This is the Home of the Section on Molecular Endocrinology, headed by Maria L Dufau, MD, PhD
The Section on Molecular Endocrinology investigates the molecular basis of peptide hormone and their receptors in the control of gonadal function. Studies encompass the structure and transcriptional regulation of luteinizing hormone and prolactin receptors. This Section studies the regulatory mechanism (s) involved in the progress of spermatogenesis and control of Leydig cell function. Investigates novel gonadotropin-regulated genes of relevance to the progression of testicular gametogenesis, Leydig cell function and other endocrine processes.
Current studies concentrate on the function and regulation of Gonadotropin Regulated Testicular RNA Helicase (GRTH/DDX25), a member of the DEAD-box family of RNA helicases discovered in this laboratory, which is expressed in male germ cells of mice, rat and human, predominantly in meiotic spermatocytes and round spermatids, and is also present in Leydig cells. The characterization of GRTH null mice developed in this laboratory demonstrated that this gene is essential for the progress of spermatogenesis and participates in the process of elongation. GRTH null mice are sterile due to lack of sperm with spermatogenic arrest at the round spermatid stage 8 that fail to elongate. GRTH is a multifunctional protein which participates in the transport of relevant mRNAs from nucleous to cytoplasmic sites of germ cells for storage in Chromatoid Bodies of round spermatids awaiting translation at later stages of spermatogenesis. This is followed by their transit in association with phospho-GRTH and binding to actively translating polyribosomes, where it may participate in translation. It is also a regulator of miRNA biogenesis and an inhibitor of germ cell apoptosis. Testosterone and its derivatives are essential for transcription of GRTH in germ cells through its paracrine effects via androgen receptors in Sertoli cells. Other studies have identified a functional cis-binding element on the GRTH gene for Germ Cell Nuclear Factor (GCNF) which is required for GRTH transcription in post-meiotic germ cells. This work provided evidence for cell specific actions of androgen on GCNF in GRTH transcription. Studies of this group have linked testosterone produced in Leydig of the interstitial compartment under Luteinizing Hormone stimulus to the induction of GRTH in germ cells through paracrine actions via androgen receptors present in Sertoli cells. Future studies are directed toward learning how the Androgen signal(s) through Sertoli cells is passed to the germ cells (round spermatids). This is to include involvement of classical and non-classical pathways of androgen action. Also, other work will encompass identification of paracrine factor(s) and transcription factor(s) activated by androgen induced by gonadotropin that may affect GCNF which in turn stimulates GRTH transcription and consequently expression, essential for the progress of spermatogenesis. Other studies will investigate GRTH’s role in translation of mRNAs essential in spermatogenesis.

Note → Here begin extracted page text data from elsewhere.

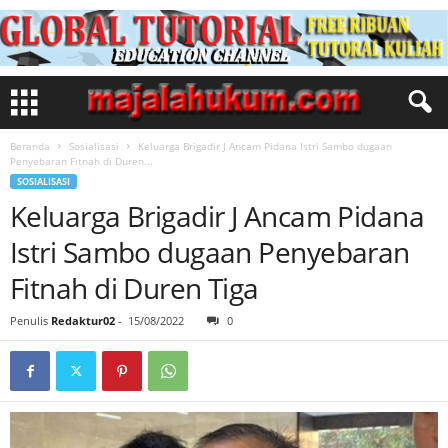
Beranda
Sosialisasi
Keluarga Brigadir J Ancam Pidana Istri Sambo dugaan
Penyebaran Fitnah di Duren...
SOSIALISASI
Keluarga Brigadir J Ancam Pidana
Istri Sambo dugaan Penyebaran
Fitnah di Duren Tiga
Penulis
Redaktur02
-
15/08/2022
0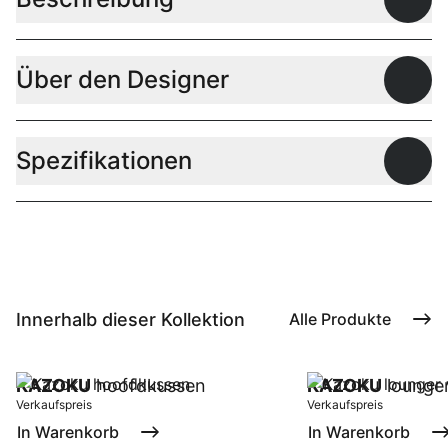
Offen
Über den Designer
Offen
Spezifikationen
Offen
Innerhalb dieser Kollektion
Alle Produkte
KAZOKU
hoofdkussen
KAZOKU
lounger
Verkaufspreis
Verkaufspreis
In Warenkorb
In Warenkorb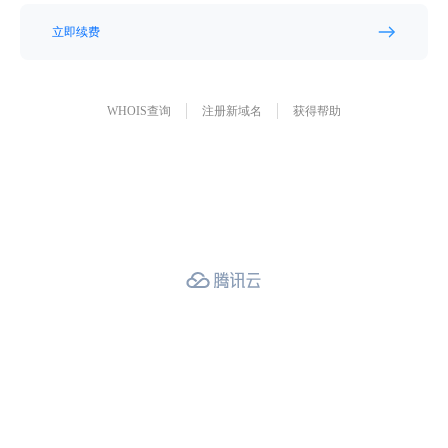
立即续费
WHOIS查询
注册新域名
获得帮助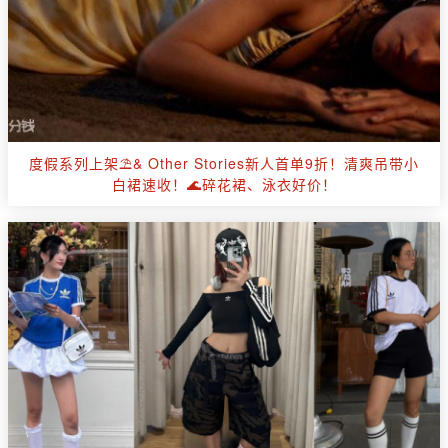
度假系列上架⛱️& Other Stories新人首单9折！清爽吊带小
白裙速收！🌊碎花裙、泳衣好价！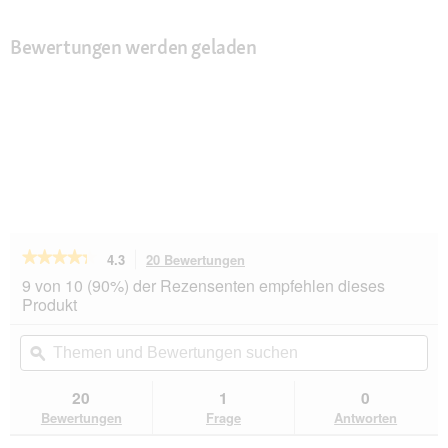
Bewertungen werden geladen
★★★★★
★★★★★
4.3
20 Bewertungen
Mit
dieser
4.3
9 von 10 (90%) der Rezensenten empfehlen dieses
von
Aktion
Produkt
5
navigierst
Sternen.
du
Themen
Th
Bewertungen
zu
und
ϙ
un
lesen
den
Bewertungen
Be
für
Bewertungen.
PREMIERE
suchen
su
20
1
0
Pure
Bewertungen
Frage
Antworten
Meaties
Fisch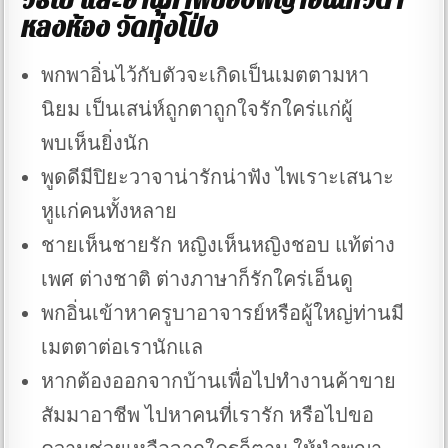
วิธีใช้ และอานุภาพของพญาอิ่นเทวดา
หลงห้อง วัดทุ่งโป่ง
พกพาอิ่นไว้กับตัวจะเกิดเป็นเมตตามหา
นิยม เป็นเสน่ห์ถูกตาถูกใจรักใคร่แก่ผู้
พบเห็นยิ่งนัก
พูดดีมีปิยะวาจาน่ารักน่าฟัง ไพเราะเสนาะ
หูแก่คนทั้งหลาย
ชายเห็นชายรัก หญิงเห็นหญิงชอบ แท้ต่าง
เพศ ต่างชาติ ต่างภาษาก็รักใคร่เอ็นดู
พกอิ่นเข้าหาครูบาอาจารย์หรือผู้ใหญ่ท่านมี
เมตตาต่อเรานักแล
หากต้องออกจากบ้านเพื่อไปทำงานค้าขาย
สัมมาอาชีพ ไปหาคนที่เรารัก หรือไปขอ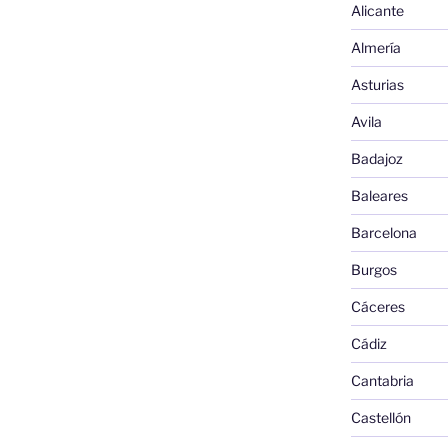
Alicante
Almería
Asturias
Avila
Badajoz
Baleares
Barcelona
Burgos
Cáceres
Cádiz
Cantabria
Castellón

Early studies of this Section in the human demonstrated the presence of a missense mutation (R242H) in GRTH gene in 5.8% of an infertile azoospermic Japanese population which abolish the phospho-form of GRTH and presumably its function at cytoplasmic sites. This mutation was predicted to impact structurally an adjacent region of Thr239 residue and presumably the binding pocket for PKA kinase. The recently developed GRTH knock-in mice (KI) carrying the human mutated GRTH gene, are sterile, lack sperm with arrest at the same level as the KO mice. These mice lack phospho-GRTH with preservation of non-phospho GRTH. This finding highlights the importance of the presence of phospho-GRTH in the progress of spermatogenesis. Studies are concentrated in understanding mechanistically the role of both phospho- and non-phospho-GRTH on the development of germ cells during spermatogenesis and its participation in the process of elongation.
Recent studies, using site directed mutagenesis, have identified Threonine 239, structurally adjacent to the patient’s mutant site as the GRTH phospho-site. Molecular Modeling provided structural basis for the role of R242 and other critical solvent exposed residues at the GRTH/PKA interface on the control of GRTH phosphorylation at T239. The surface topography of GRTH/PKA interface is relatively shallow and extended. Also, has unique distribution of basic and acidic surface residues. These provided the basis for development of effective pharmacophore inhibitors that corresponds to the GRTH/PKA interface which can effectively and specifically associate and block the phosphorylation of GRTH in in vitro systems. Our intent is to proceed with the development of a human male contraceptive by applying initially the in vitro findings to studies of mice in vivo.